Plasma concentrations of growth arrest-specific protein 6 and protein S in patients with acute pancreatitis
Article first published online: 3 SEP 2009
© 2009 The Authors. Journal compilation © 2009 Journal of Gastroenterology and Hepatology Foundation and Blackwell Publishing Asia Pty Ltd
Journal of Gastroenterology and Hepatology
Volume 24, Issue 9, pages 1567–1573, September 2009
How to Cite
Uehara, S., Handa, H., Gotoh, K., Tomita, H. and Sennshuu, M. (2009), Plasma concentrations of growth arrest-specific protein 6 and protein S in patients with acute pancreatitis. Journal of Gastroenterology and Hepatology, 24: 1567–1573. doi: 10.1111/j.1440-1746.2009.05875.x
- Issue published online: 3 SEP 2009
- Article first published online: 3 SEP 2009
- Accepted for publication 12 March 2009.
- acute pancreatitis;
- C4 binding protein–protein S;
- free-protein S;
- growth arrest-specific protein 6;
- receptor tyrosine kinase;
- total protein S
Background: The aim of the present study was to clarify the changes in plasma concentrations of growth arrest-specific protein 6 (Gas6) and protein S (PS) in patients with mild or severe acute pancreatitis (AP).

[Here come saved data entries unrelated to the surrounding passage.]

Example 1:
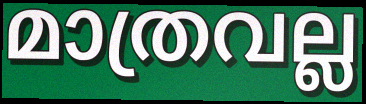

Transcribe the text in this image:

മാത്രവല്ല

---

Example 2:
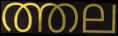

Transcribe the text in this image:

ത്തല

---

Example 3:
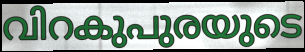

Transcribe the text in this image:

വിറകുപുരയുടെ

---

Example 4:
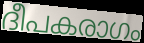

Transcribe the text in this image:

ദീപകരാഗം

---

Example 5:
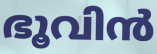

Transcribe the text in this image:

ഭൂവിൻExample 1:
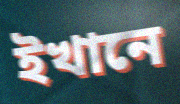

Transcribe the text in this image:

ইখানে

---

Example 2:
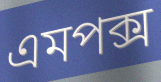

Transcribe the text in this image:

এমপক্স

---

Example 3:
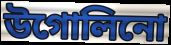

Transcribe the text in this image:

উগোলিনো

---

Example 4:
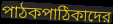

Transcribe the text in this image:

পাঠকপাঠিকাদের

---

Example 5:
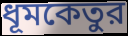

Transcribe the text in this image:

ধূমকেতুর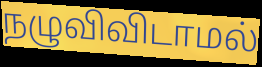
நழுவிவிடாமல்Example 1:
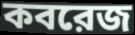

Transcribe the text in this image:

কবরেজ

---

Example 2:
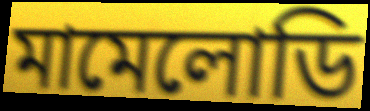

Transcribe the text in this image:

মামেলোডি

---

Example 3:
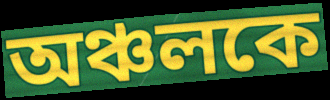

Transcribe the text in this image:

অঞ্চলকে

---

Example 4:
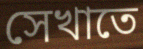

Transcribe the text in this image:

সেখাতে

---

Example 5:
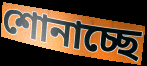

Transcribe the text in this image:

শোনাচ্ছে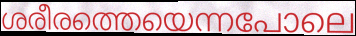
ശരീരത്തെയെന്നപോലെ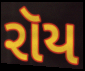
રૉય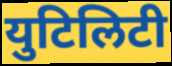
युटिलिटी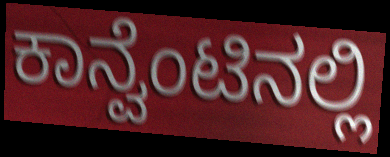
ಕಾನ್ವೆಂಟಿನಲ್ಲಿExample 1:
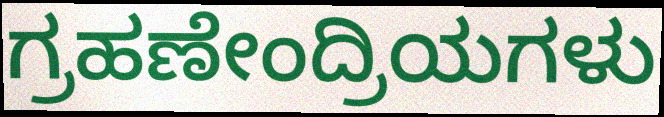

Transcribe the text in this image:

ಗ್ರಹಣೇಂದ್ರಿಯಗಳು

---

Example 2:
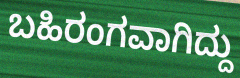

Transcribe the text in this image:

ಬಹಿರಂಗವಾಗಿದ್ದು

Methods: The study group comprised 29 consecutive patients with AP (24 males, five females; mean age, 54.8 ± 15.0 years) and 20 healthy controls (10 males, 10 females; mean age, 53.0 ± 15.3 years). Plasma concentrations of Gas6 and PS were measured by enzyme-linked immunosorbent assay.

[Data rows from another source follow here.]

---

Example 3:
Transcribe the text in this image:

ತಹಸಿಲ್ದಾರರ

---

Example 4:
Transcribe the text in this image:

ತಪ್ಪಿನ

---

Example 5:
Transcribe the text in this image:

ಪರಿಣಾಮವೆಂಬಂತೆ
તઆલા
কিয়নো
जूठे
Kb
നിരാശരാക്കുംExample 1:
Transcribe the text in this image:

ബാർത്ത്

Results: The concentration of Gas6 was significantly higher in both severe and mild AP than in healthy controls, and was significantly correlated with two of the multiple organ failure assessment scores. Furthermore, when compared with survivors, the concentrations of Gas6 in non-survivors of severe AP were significantly increased. The concentrations of free PS and total PS were significantly decreased compared with normal controls, but there was no difference between cases and controls in the concentrations of C4 binding protein–PS.
Conclusion: Plasma concentrations of Gas6 and PS correlate with disease severity. High concentrations of Gas6 reflect microcirculatory abnormalities, and phagocytosis of dying cells in sepsis associated with severe AP.